С большими предосторожностями – не измазать бы кого проклятой краской Усиков неловко влез в лодку.
Когда он добрался до своей каюты и взглянул в зеркало, то чуть не упал без сознания. На него смотрело странное красноволосое существо с лицом ирокеза.
* * * * * * * * * *
Афанасий Гаврилович Набатников сидел в ногах на Левкиной постели и ждал, что этот сумасшедший парень может сказать в свое оправдание.
В двухместной каюте было тесно. Основную ее кубатуру занимал профессор, напротив сидел длинноногий Женя. Левка разлегся по-барски, поэтому Митяю пришлось буквально прижаться к стене. Ясно, что он не одобрял глупую Левкину выходку, но, если честно признаться, ведь не каждый бросится в воду, не умея плавать. Смутное чувство жалости пряталось где-то в душе. Левка лежит растерянный, притихший, краснолапый, как гусь.
– Ну и пусть глупо, – устало соглашался он, объясняя свой поступок профессору. – Но вы не знаете, что это за краска! Вся Волга от Горького до Куйбышева была бы полна действительно красной рыбой.
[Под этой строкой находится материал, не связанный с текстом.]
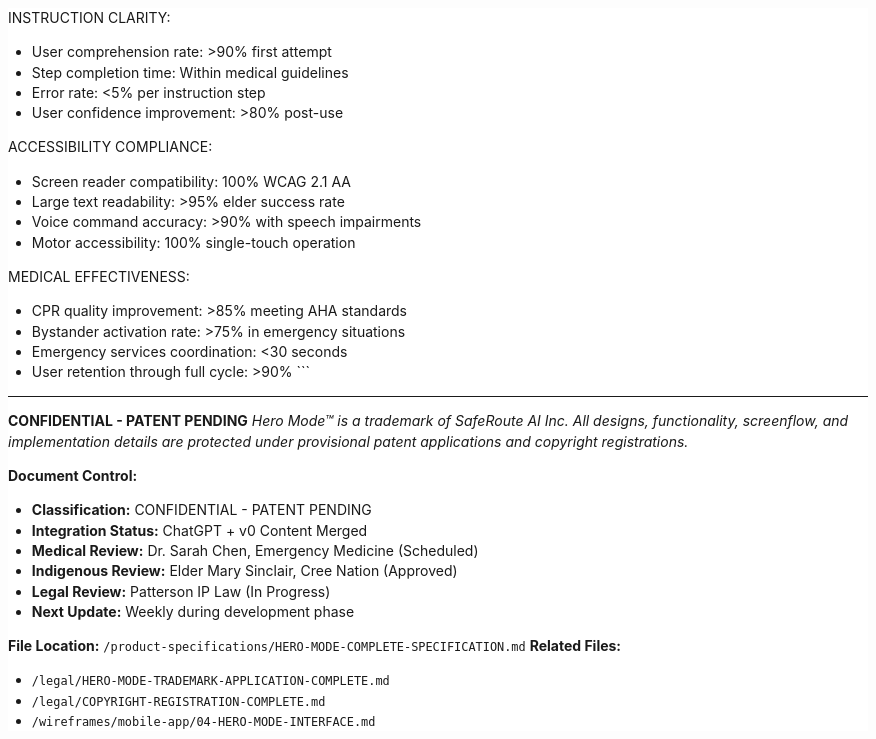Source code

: INSTRUCTION CLARITY:
- User comprehension rate: >90% first attempt
- Step completion time: Within medical guidelines
- Error rate: <5% per instruction step
- User confidence improvement: >80% post-use

ACCESSIBILITY COMPLIANCE:
- Screen reader compatibility: 100% WCAG 2.1 AA
- Large text readability: >95% elder success rate
- Voice command accuracy: >90% with speech impairments
- Motor accessibility: 100% single-touch operation

MEDICAL EFFECTIVENESS:
- CPR quality improvement: >85% meeting AHA standards
- Bystander activation rate: >75% in emergency situations
- Emergency services coordination: <30 seconds
- User retention through full cycle: >90%
\`\`\`

---

**CONFIDENTIAL - PATENT PENDING**
*Hero Mode™ is a trademark of SafeRoute AI Inc. All designs, functionality, screenflow, and implementation details are protected under provisional patent applications and copyright registrations.*

**Document Control:**
- **Classification:** CONFIDENTIAL - PATENT PENDING  
- **Integration Status:** ChatGPT + v0 Content Merged
- **Medical Review:** Dr. Sarah Chen, Emergency Medicine (Scheduled)
- **Indigenous Review:** Elder Mary Sinclair, Cree Nation (Approved)
- **Legal Review:** Patterson IP Law (In Progress)
- **Next Update:** Weekly during development phase

**File Location:** `/product-specifications/HERO-MODE-COMPLETE-SPECIFICATION.md`
**Related Files:** 
- `/legal/HERO-MODE-TRADEMARK-APPLICATION-COMPLETE.md`
- `/legal/COPYRIGHT-REGISTRATION-COMPLETE.md`
- `/wireframes/mobile-app/04-HERO-MODE-INTERFACE.md`
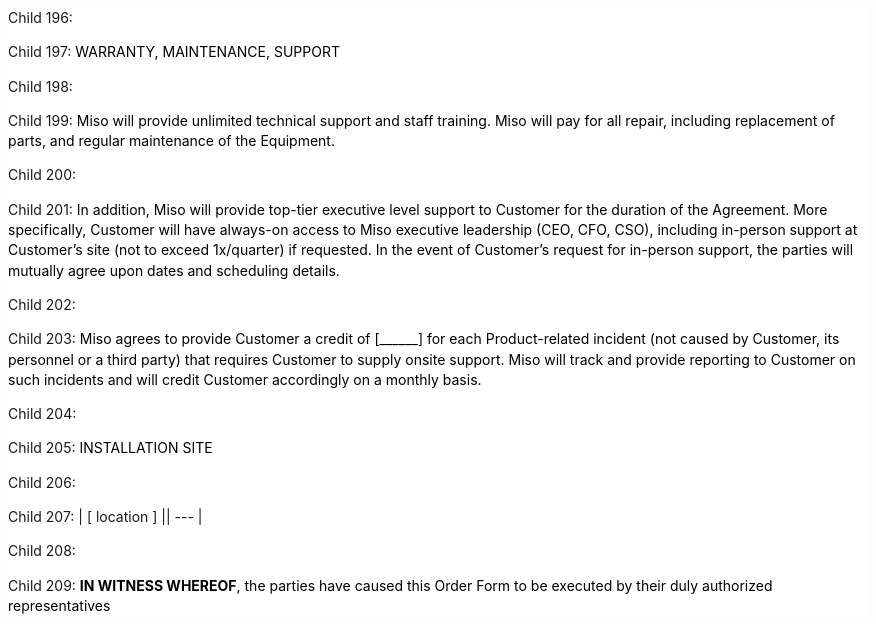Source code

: 
Child 196:
<span style="color:#000000"> </span>


Child 197:
<span style="color:#000000">WARRANTY, MAINTENANCE, SUPPORT</span>


Child 198:
<span style="color:#000000"> </span>


Child 199:
<span style="color:#000000">Miso will provide unlimited technical support and staff training. Miso will pay for all repair, including replacement of parts, and regular maintenance of the Equipment.</span>


Child 200:
<span style="color:#000000"> </span>


Child 201:
<span style="color:#000000">In addition, Miso will provide top-tier executive level support to Customer for the duration of the Agreement. More specifically, Customer will have always-on access to Miso executive leadership (CEO, CFO, CSO), including in-person support at Customer’s site (not to exceed 1x/quarter) if requested. In the event of Customer’s request for in-person support, the parties will mutually agree upon dates and scheduling details.</span>


Child 202:
<span style="color:#000000"> </span>


Child 203:
<span style="color:#000000">Miso agrees to provide Customer a credit of [______] for each Product-related incident (not caused by Customer, its personnel or a third party) that requires Customer to supply onsite support. Miso will track and provide reporting to Customer on such incidents and will credit Customer accordingly on a monthly basis.</span>


Child 204:
<span style="color:#000000"> </span>


Child 205:
<span style="color:#000000">INSTALLATION SITE</span>


Child 206:
<span style="color:#000000"> </span>


Child 207:
| [ location ] || --- |


Child 208:
<span style="color:#000000"> </span>


Child 209:
<span style="color:#000000">**IN WITNESS WHEREOF**</span><span style="color:#000000">, the parties have caused this Order Form to be executed by their duly authorized representatives</span>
Со слов изобретателя Лева рассказал о краске. Ничтожная крупинка ее, растворенная в тоннах воды, окрашивала живую материю в густой, яркий цвет. Стоило во дворе фабрики полить клумбу, куда случайно попала микроскопическая крупинка этого красителя, как через несколько дней все цветы приобретали уже другой, не предусмотренный природой оттенок. Краска вместе с водой всасывалась корнями растений.
– Так получились голубые розы, зеленые левкои, лиловые настурции. Я их видел, – говорил Усиков, приподнявшись на локте. – Вот это краска! А ее практическое значение?
– Вполне можно представить, – отозвался Афанасий Гаврилович, поудобнее размещая свое большое тело на узком диване. – Вместо многих тонн красок, перевозимых в железных бочках, потребуются крупинки в стеклянных баночках. Кстати, вы говорите, что они безвредны?
– Производились опыты.
– Я не биолог, но мне кажется, краска эта поможет проследить ход рыбы, например, если окрасить некоторые достойные внимания науки экземпляры в разные цвета. Или вот, скажем, производится кольцевание птиц. Для того чтобы прочесть на кольце ее местожительство, птицу нужно поймать, А почему бы не выпускать красных журавлей? – говорил Набатников с легкой усмешкой. – За ними можно наблюдать в полете.
Лева страдал – и не потому, что денька три придется походить краснорожим. Это еще полбеды, а главное другое. Малиновые штаны с зеленым пятном у кармана сохли под потолком каюты, и вряд ли у Левы найдется смелости показаться в них на палубе. Ни Женя, ни Митяй помочь не могли – запасных брюк не было. Значит, надо выделять из скудного денежного бонда "поисковой группы" некоторую сумму на покупку хотя бы самых дешевых парусиновых штанов. Согласится ли Митяй? Скажет: "Ходи в малиновых. Сам виноват".